By Nick Perlmuter, Staff Reporter

Cockfighting may be illegal in New York, but in Morrisania many say it's just a spectator sport where the loser ends up on the dinner table.

The sport that is a crime was the talk last week on the 1000 block of Morris Avenue following a massive police raid on a cockfighting tournment in a boxing gym.

"It's not cruel because that's a sport in Puerto Rico, the Dominican Republic, Cuba and Mexico," said Miguel Morada, 54, a cook. "Here, it's illegal. It makes no sense."

Morada said he never attended a fight during the 40 years he has lived in the United States. But, every year when he visits his native Puerto Rico, he bets at the stadium. He said the misdemeanor counts of cruelty to animals in New York state law should be changed.

"The rooster, you eat it," said Morada. "That's not a pet. Cockfighting would bring money to the country, bring in tax revenue from gambling."

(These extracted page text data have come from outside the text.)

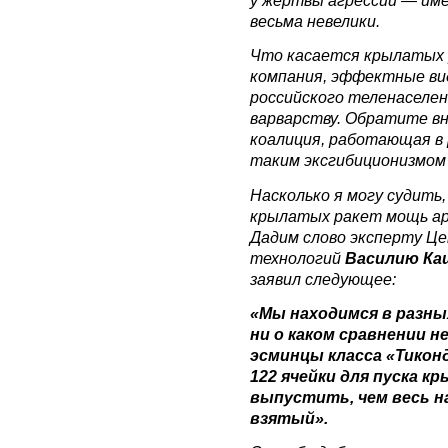
весьма невелики.
Что касается крылатых р
компания, эффектные ви
российского теленаселен
варварству. Обратите в
коалиция, работающая в 
таким эксгибиционизмом
Насколько я могу судить,
крылатых ракет мощь а
Дадим слово эксперту Ц
технологий
Василию Ка
заявил следующее:
«Мы находимся в разны
ни о каком сравнении н
эсминцы класса «Тикон
122 ячейки для пуска 
выпустить, чем весь 
взятый».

On March 25, police and agents of the American Society for the Prevention of Cruelty to Animals arrested 296 people at the Benitez Athletic Club, a converted theater where visitors enter under a blue awning with a logo showing boxing gloves.

Officials say that during the fights, roosters, with sharpened metal spurs strapped to their legs and often strung out on angel dust, battle each other to the death in a frenzy of kicks and flapping feathers.

Spectators were charged with misdemeanor counts while event organizers were slapped with felony charges, police said.

"You have to respect the law," said Renzo Hilario, 35, owner of a discount store and native of the Dominican Republic. "It's like if you go to Japan, you have to eat with chopsticks."

Hector Medina, a 43-year-old truck driver for Coco Rico coconut soda, disagreed. He said he understood why people would watch cockfighting.

"It's like a good horse," said Medina. "You bet on the one that's going to win. The rooster, they'll kill it anyway to survive. They would just cut its head off."

Medina added that he has never attended a cockfight. But to other neighbors, any type of animal fighting is barbaric cruel.

"It's definitely cruel to the animals," said Darren, a barber who said his viewpoint would not be welcome in the community. "To them, that's amusement, to me that's cruel. It's bad for the community. The people that cockfight already have money."